_WHAT THE EXERCISE ASKS_:
Transcribe word for word the lines spanning the line with "left elbow: (708, 379, -17)" through the end of the records.

(Dataset entries)
= Beginning of Section =
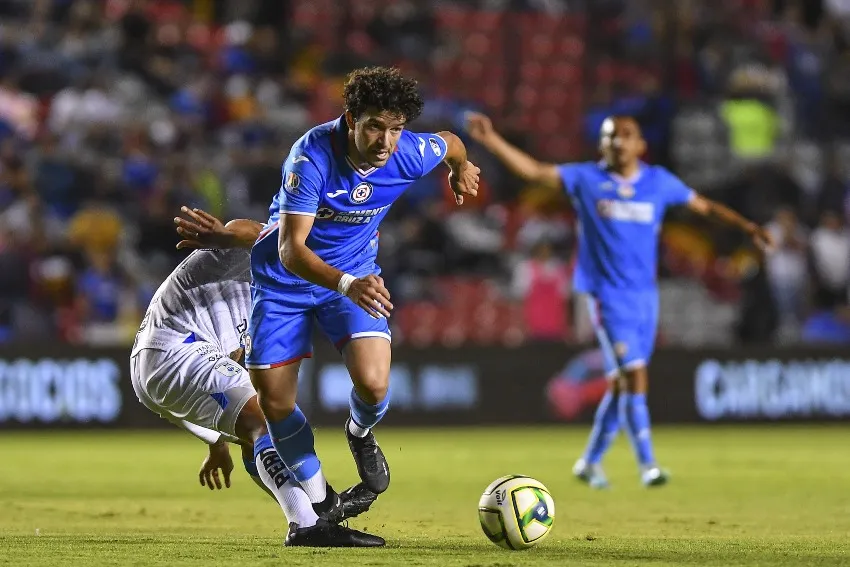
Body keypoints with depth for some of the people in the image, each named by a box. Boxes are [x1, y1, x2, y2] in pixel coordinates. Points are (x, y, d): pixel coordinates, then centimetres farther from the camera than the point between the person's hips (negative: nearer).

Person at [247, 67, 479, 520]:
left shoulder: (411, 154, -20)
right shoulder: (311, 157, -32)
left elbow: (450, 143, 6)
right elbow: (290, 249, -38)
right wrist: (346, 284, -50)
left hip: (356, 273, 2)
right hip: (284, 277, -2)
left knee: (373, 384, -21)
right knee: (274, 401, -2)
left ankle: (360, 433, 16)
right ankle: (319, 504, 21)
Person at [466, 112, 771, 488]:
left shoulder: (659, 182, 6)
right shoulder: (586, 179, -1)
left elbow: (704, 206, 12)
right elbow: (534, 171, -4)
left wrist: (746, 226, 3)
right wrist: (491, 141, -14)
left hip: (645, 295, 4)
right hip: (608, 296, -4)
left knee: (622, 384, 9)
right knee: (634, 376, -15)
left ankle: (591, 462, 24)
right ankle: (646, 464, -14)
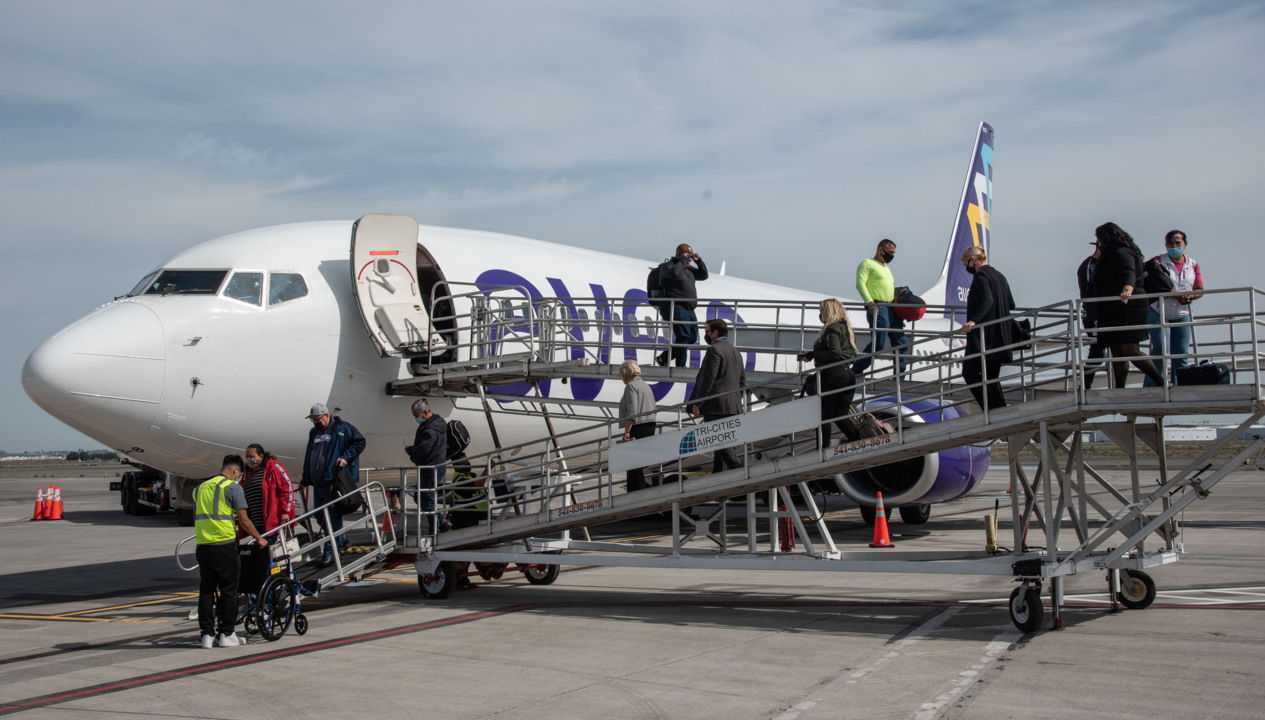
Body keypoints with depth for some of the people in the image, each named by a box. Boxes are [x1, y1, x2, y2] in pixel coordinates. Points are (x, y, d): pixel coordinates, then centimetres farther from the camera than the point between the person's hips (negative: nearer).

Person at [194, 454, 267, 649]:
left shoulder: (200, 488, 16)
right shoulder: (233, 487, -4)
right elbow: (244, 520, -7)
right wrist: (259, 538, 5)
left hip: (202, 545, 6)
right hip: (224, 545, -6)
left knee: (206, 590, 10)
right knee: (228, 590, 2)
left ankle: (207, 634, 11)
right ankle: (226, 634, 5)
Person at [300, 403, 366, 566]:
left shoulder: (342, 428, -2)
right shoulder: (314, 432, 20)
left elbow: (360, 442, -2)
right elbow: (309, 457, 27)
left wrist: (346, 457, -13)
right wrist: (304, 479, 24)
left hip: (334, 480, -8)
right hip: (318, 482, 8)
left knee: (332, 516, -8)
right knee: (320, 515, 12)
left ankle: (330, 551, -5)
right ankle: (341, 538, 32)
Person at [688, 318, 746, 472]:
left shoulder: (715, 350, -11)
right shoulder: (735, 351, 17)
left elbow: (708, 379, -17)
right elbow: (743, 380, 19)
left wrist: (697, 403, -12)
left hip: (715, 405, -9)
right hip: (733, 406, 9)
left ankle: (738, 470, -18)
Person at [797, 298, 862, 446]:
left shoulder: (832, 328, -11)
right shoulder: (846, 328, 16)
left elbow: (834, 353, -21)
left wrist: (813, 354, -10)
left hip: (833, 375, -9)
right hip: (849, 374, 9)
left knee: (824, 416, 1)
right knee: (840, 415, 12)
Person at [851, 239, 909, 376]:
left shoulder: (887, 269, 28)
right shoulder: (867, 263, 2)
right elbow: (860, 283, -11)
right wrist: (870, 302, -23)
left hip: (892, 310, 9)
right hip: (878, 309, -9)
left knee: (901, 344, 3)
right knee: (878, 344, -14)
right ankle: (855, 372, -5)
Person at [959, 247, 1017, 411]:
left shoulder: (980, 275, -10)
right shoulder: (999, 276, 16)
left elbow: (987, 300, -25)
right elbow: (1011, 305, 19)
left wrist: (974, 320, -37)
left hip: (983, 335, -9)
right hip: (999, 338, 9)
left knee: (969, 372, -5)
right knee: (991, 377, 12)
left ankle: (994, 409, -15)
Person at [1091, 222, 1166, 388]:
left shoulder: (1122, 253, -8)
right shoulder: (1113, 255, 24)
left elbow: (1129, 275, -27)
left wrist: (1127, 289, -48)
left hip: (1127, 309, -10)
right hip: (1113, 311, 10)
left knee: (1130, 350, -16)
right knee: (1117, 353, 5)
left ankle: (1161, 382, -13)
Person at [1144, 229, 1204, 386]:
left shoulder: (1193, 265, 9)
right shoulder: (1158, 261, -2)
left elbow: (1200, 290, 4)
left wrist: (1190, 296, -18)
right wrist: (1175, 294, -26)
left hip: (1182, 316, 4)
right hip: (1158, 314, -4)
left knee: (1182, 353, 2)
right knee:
= End of Section =
_SOLUTION TO THIS EXERCISE_:
left elbow: (708, 379, -17)
right elbow: (743, 380, 19)
left wrist: (697, 403, -12)
left hip: (715, 405, -9)
right hip: (733, 406, 9)
left ankle: (738, 470, -18)
Person at [797, 298, 862, 446]:
left shoulder: (832, 328, -11)
right shoulder: (846, 328, 16)
left elbow: (834, 353, -21)
left wrist: (813, 354, -10)
left hip: (833, 375, -9)
right hip: (849, 374, 9)
left knee: (824, 416, 1)
right knee: (840, 415, 12)
Person at [851, 239, 909, 376]:
left shoulder: (887, 269, 28)
right shoulder: (867, 263, 2)
right elbow: (860, 283, -11)
right wrist: (870, 302, -23)
left hip: (892, 310, 9)
right hip: (878, 309, -9)
left knee: (901, 344, 3)
right knee: (878, 344, -14)
right ankle: (855, 372, -5)
Person at [959, 247, 1017, 411]:
left shoulder: (980, 275, -10)
right shoulder: (999, 276, 16)
left elbow: (987, 300, -25)
right elbow: (1011, 305, 19)
left wrist: (974, 320, -37)
left hip: (983, 335, -9)
right hip: (999, 338, 9)
left knee: (969, 372, -5)
right knee: (991, 377, 12)
left ankle: (994, 409, -15)
Person at [1091, 222, 1166, 388]:
left shoulder: (1122, 253, -8)
right shoulder: (1113, 255, 24)
left elbow: (1129, 275, -27)
left wrist: (1127, 289, -48)
left hip: (1127, 309, -10)
right hip: (1113, 311, 10)
left knee: (1130, 350, -16)
right knee: (1117, 353, 5)
left ankle: (1161, 382, -13)
Person at [1144, 229, 1204, 386]:
left shoulder: (1193, 265, 9)
right shoulder: (1158, 261, -2)
left elbow: (1200, 290, 4)
left wrist: (1190, 296, -18)
right wrist: (1175, 294, -26)
left hip: (1182, 316, 4)
right hip: (1158, 314, -4)
left knee: (1182, 353, 2)
right knee:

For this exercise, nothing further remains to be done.